In the dark, on a hillside, a carpenter from Nazareth was dying on Roman cross. Jesus Christ, enduring awful physical pain, was slowly suffocating and crying out 'my God why have you forsaken me?'
This desperate cry of abandonment aimed at heaven should have had an answer, someone should have come running. Yet not only was heaven silent, but the darkening sky showed the angry judgement of God on His Son who had been perfect.

At the same time, in the heart of the city, at the Temple a curtain is torn. A heavy duty, thirty feet high divider between the parts of the temple we can walk in, and the holy parts that none of us can enter. Nothing can pass through, the curtain is a giant no entry sign to keep sinful people away from a perfect God.

Now as Jesus breathes his last, it is ripped from top to bottom. God has initiated something, even as it seems heaven will not respond to the heart breaking cry of the dying son. In a moment, history is changed, the curse is reversed, and God opens the door to us. The one who was inaccessible now stands behind an open door and welcomes us right in!
The no entry sign gone, the great separation between God and man which has stood since Adam ate the apple,is bridged. We are able to come once again into relationship with the perfect God who made us. Without guilt, without fear.

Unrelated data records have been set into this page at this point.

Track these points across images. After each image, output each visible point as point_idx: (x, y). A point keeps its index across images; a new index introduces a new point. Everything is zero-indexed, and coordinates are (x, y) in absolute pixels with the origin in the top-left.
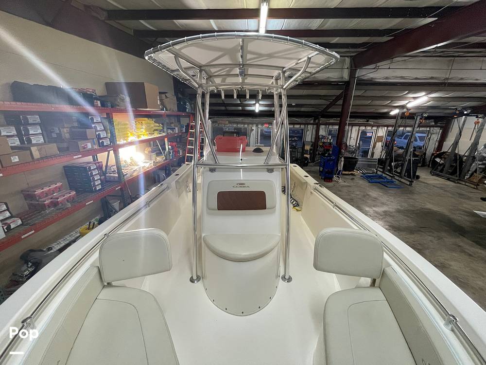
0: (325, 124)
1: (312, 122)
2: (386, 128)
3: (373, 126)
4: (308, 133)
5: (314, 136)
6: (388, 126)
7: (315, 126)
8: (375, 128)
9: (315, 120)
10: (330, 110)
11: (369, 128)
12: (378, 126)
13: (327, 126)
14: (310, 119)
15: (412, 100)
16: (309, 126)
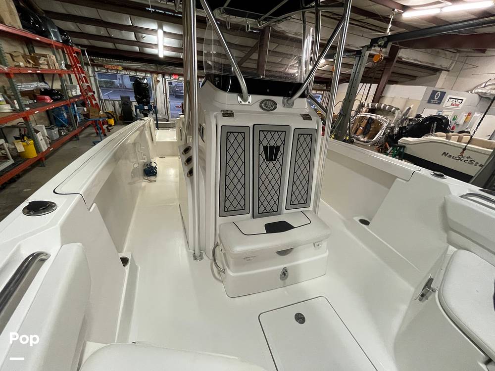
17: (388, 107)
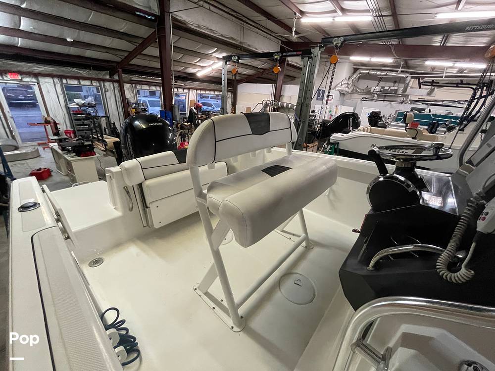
0: (131, 82)
1: (108, 77)
2: (195, 91)
3: (184, 89)
4: (108, 94)
5: (119, 100)
6: (197, 89)
7: (116, 85)
8: (186, 91)
9: (111, 75)
10: (135, 61)
11: (181, 90)
12: (189, 89)
13: (134, 85)
14: (104, 72)
15: (217, 61)
16: (107, 84)
17: (290, 105)
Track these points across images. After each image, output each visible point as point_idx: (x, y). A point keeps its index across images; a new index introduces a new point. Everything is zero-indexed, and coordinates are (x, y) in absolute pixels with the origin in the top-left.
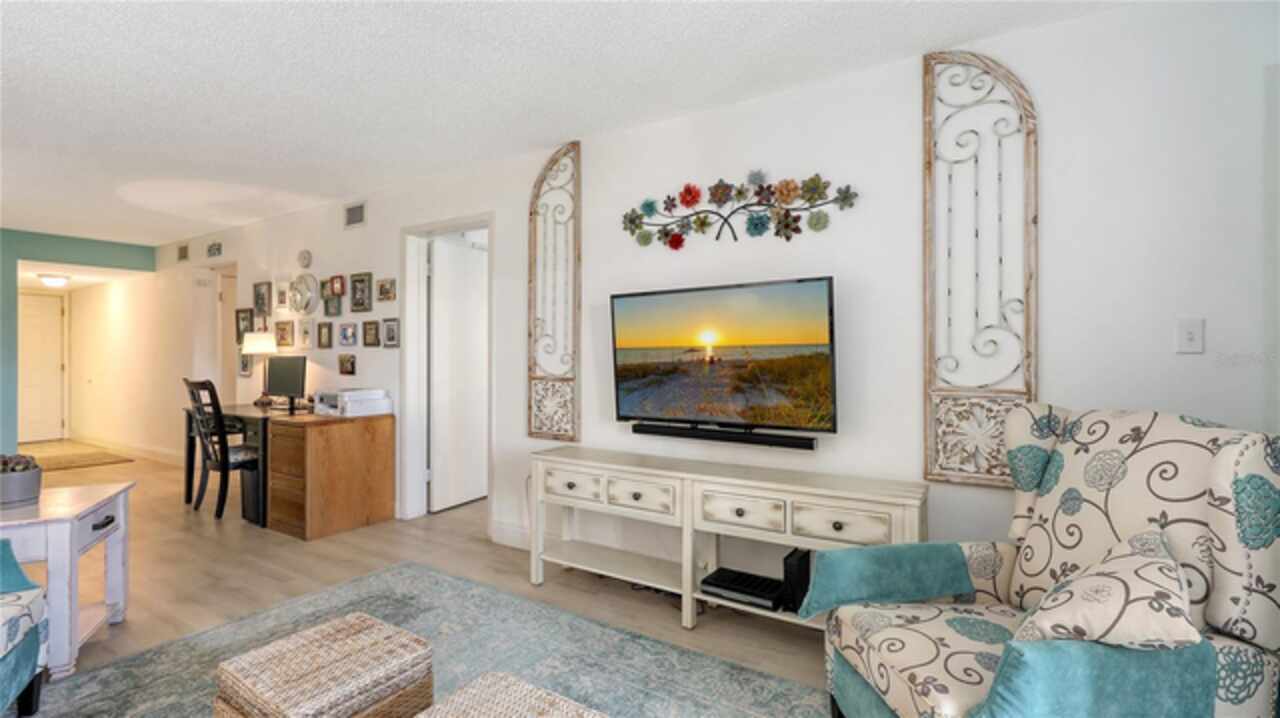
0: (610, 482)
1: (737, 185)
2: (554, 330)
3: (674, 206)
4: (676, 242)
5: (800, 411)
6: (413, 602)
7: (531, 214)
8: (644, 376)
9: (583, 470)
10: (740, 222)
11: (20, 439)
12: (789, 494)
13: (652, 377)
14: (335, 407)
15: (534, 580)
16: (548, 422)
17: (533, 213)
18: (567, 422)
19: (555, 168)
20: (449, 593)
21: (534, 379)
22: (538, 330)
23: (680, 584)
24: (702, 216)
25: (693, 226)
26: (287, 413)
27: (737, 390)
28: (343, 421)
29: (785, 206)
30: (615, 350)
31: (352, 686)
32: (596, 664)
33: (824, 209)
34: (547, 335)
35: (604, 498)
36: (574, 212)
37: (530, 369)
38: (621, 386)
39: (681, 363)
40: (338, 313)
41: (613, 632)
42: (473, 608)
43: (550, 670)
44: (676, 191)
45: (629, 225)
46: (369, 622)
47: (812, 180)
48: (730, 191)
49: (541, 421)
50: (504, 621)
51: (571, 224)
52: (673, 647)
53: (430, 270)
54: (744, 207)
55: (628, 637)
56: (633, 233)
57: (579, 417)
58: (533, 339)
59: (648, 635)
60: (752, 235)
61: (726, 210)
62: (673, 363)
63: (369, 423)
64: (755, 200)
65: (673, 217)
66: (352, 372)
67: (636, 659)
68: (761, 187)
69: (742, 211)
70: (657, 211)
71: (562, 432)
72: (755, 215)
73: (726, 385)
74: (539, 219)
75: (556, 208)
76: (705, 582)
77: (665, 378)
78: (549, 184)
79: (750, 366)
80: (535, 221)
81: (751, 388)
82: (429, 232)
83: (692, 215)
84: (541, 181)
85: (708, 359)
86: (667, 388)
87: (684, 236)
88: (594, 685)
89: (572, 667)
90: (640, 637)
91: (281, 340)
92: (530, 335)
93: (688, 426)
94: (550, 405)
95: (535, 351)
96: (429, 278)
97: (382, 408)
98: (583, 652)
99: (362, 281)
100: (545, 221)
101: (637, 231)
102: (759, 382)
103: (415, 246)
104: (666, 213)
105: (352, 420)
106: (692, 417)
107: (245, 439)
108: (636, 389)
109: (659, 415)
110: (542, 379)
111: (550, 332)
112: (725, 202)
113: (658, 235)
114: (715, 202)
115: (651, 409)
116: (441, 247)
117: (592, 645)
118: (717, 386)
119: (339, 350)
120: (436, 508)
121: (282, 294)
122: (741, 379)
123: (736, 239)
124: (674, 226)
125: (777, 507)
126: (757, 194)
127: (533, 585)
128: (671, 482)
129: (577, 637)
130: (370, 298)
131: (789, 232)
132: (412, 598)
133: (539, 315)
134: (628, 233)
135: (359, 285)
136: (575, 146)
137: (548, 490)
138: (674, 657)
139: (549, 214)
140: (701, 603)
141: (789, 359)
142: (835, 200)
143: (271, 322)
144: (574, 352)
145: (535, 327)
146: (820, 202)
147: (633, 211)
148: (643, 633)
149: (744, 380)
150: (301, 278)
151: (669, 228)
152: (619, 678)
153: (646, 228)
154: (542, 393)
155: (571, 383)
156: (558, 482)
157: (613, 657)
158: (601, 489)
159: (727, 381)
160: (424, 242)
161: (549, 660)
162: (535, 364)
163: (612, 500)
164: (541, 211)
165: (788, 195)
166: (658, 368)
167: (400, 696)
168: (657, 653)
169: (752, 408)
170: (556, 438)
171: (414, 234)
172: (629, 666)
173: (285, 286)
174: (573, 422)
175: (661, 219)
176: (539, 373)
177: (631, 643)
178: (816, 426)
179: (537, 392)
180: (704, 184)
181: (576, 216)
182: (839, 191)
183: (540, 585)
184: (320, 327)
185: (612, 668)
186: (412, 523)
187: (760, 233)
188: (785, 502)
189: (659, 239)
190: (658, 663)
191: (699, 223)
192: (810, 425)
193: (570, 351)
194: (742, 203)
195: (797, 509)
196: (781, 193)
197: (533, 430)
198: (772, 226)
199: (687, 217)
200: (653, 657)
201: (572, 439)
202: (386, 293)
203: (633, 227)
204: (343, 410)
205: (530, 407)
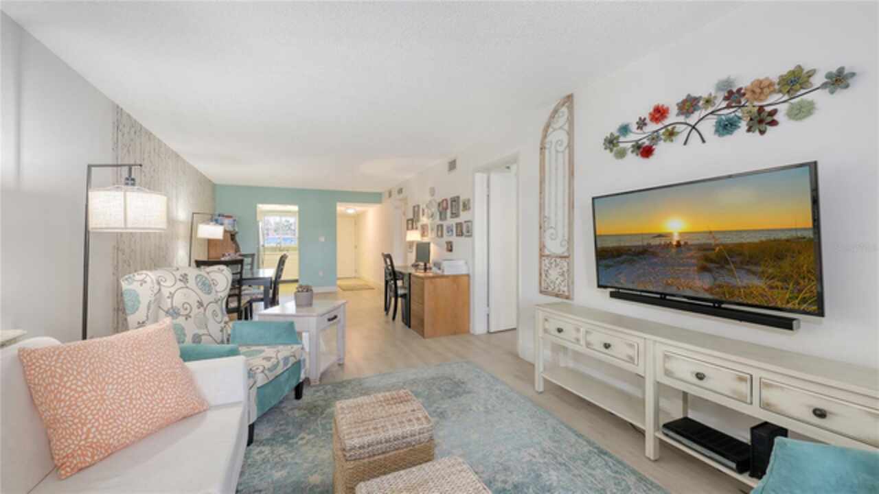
0: (587, 332)
1: (705, 95)
2: (556, 224)
3: (645, 124)
4: (647, 152)
5: (776, 291)
6: (463, 386)
7: (541, 149)
8: (619, 256)
9: (571, 321)
10: (708, 127)
11: (339, 276)
12: (759, 370)
13: (624, 257)
14: (439, 269)
15: (537, 389)
16: (552, 285)
17: (542, 148)
18: (565, 286)
19: (556, 116)
20: (483, 385)
21: (544, 256)
22: (546, 223)
23: (644, 422)
24: (670, 128)
25: (663, 137)
26: (423, 271)
27: (704, 269)
28: (443, 276)
29: (756, 103)
30: (595, 236)
31: (382, 435)
32: (564, 464)
33: (809, 97)
34: (551, 227)
35: (582, 342)
36: (569, 143)
37: (541, 250)
38: (600, 263)
39: (649, 246)
40: (445, 218)
41: (585, 443)
42: (494, 398)
43: (531, 457)
44: (646, 112)
45: (608, 145)
46: (409, 398)
47: (793, 72)
48: (699, 102)
49: (548, 284)
50: (510, 412)
51: (567, 151)
52: (634, 472)
53: (489, 191)
54: (712, 113)
55: (595, 450)
56: (611, 150)
57: (573, 283)
58: (542, 230)
59: (613, 454)
60: (721, 135)
61: (693, 119)
62: (643, 246)
63: (456, 278)
64: (724, 104)
65: (645, 133)
66: (451, 250)
67: (598, 471)
68: (731, 93)
69: (710, 116)
70: (631, 132)
71: (561, 292)
72: (723, 117)
73: (694, 265)
74: (547, 152)
75: (557, 142)
76: (666, 426)
77: (635, 258)
78: (553, 128)
79: (717, 249)
80: (544, 153)
81: (717, 268)
82: (487, 170)
83: (662, 128)
84: (548, 126)
85: (674, 243)
86: (638, 266)
87: (654, 147)
88: (559, 481)
89: (546, 460)
90: (606, 453)
91: (423, 235)
92: (541, 228)
93: (658, 296)
94: (554, 274)
95: (544, 238)
96: (488, 196)
97: (464, 271)
98: (557, 451)
99: (455, 201)
100: (550, 152)
101: (615, 149)
102: (727, 262)
103: (480, 178)
104: (639, 131)
105: (447, 277)
106: (660, 290)
107: (403, 283)
108: (611, 266)
109: (631, 286)
110: (548, 256)
111: (553, 226)
112: (693, 113)
113: (631, 149)
114: (682, 114)
115: (624, 282)
116: (495, 177)
117: (566, 448)
118: (684, 266)
119: (446, 238)
120: (492, 330)
121: (423, 210)
122: (707, 259)
123: (704, 141)
124: (645, 140)
125: (741, 379)
126: (726, 98)
127: (537, 392)
128: (636, 339)
129: (556, 439)
130: (458, 209)
131: (763, 127)
132: (463, 383)
133: (546, 214)
134: (608, 151)
135: (454, 203)
136: (569, 99)
137: (546, 331)
138: (631, 480)
139: (553, 147)
140: (662, 442)
141: (762, 242)
142: (824, 86)
143: (419, 225)
144: (569, 238)
145: (544, 222)
146: (803, 91)
147: (612, 134)
148: (609, 450)
149: (712, 261)
150: (430, 202)
151: (640, 142)
152: (579, 481)
153: (621, 145)
154: (548, 265)
155: (567, 260)
156: (552, 327)
157: (579, 462)
158: (581, 335)
159: (693, 261)
160: (485, 176)
161: (532, 449)
162: (544, 246)
163: (588, 345)
164: (547, 146)
165: (761, 93)
166: (630, 250)
167: (411, 450)
168: (616, 472)
169: (720, 286)
170: (557, 296)
171: (479, 171)
172: (590, 474)
173: (425, 206)
174: (568, 286)
175: (635, 136)
176: (547, 252)
177: (596, 456)
178: (797, 307)
179: (545, 265)
180: (671, 101)
181: (570, 146)
182: (829, 76)
183: (541, 393)
184: (438, 226)
185: (576, 472)
186: (478, 337)
187: (730, 132)
188: (751, 376)
189: (632, 152)
190: (617, 481)
191: (667, 134)
192: (790, 306)
193: (566, 238)
194: (710, 110)
195: (765, 385)
196: (753, 92)
197: (543, 289)
198: (743, 125)
199: (657, 131)
200: (613, 475)
201: (567, 298)
202: (466, 206)
203: (611, 146)
204: (443, 271)
205: (541, 274)
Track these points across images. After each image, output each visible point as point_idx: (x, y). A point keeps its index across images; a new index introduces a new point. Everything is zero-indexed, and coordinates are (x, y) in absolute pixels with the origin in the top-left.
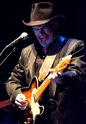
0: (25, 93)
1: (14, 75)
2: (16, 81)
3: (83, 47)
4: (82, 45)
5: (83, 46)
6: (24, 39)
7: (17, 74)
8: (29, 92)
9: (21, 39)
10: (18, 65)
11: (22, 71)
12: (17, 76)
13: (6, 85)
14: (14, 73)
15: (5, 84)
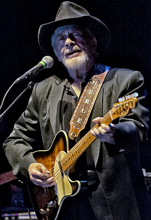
0: (41, 159)
1: (20, 130)
2: (24, 139)
3: (143, 83)
4: (141, 79)
6: (47, 67)
7: (26, 128)
8: (50, 159)
9: (42, 67)
10: (26, 112)
11: (35, 122)
12: (26, 130)
13: (5, 146)
14: (19, 126)
15: (4, 144)
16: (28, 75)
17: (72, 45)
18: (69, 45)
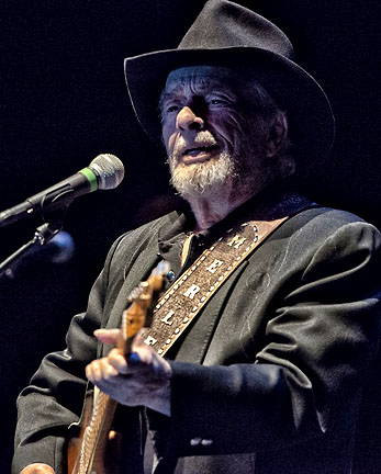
3: (368, 259)
4: (366, 244)
5: (365, 252)
9: (85, 184)
16: (36, 206)
17: (195, 127)
18: (186, 127)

We’re following Jesus, into the darkness, and out into the light. Our sins have been forgiven. On the cross He took our punishment. He was put outside the city, so that we could come into the temple.
He took God’s judgement so that we would be free to come in. Jesus is rejected out there, so that I can be accepted in here. Jesus endures darkness and abandonment in order to lead us out of the fog of lostness and separation, back home to the Father who made us to live forever in His house.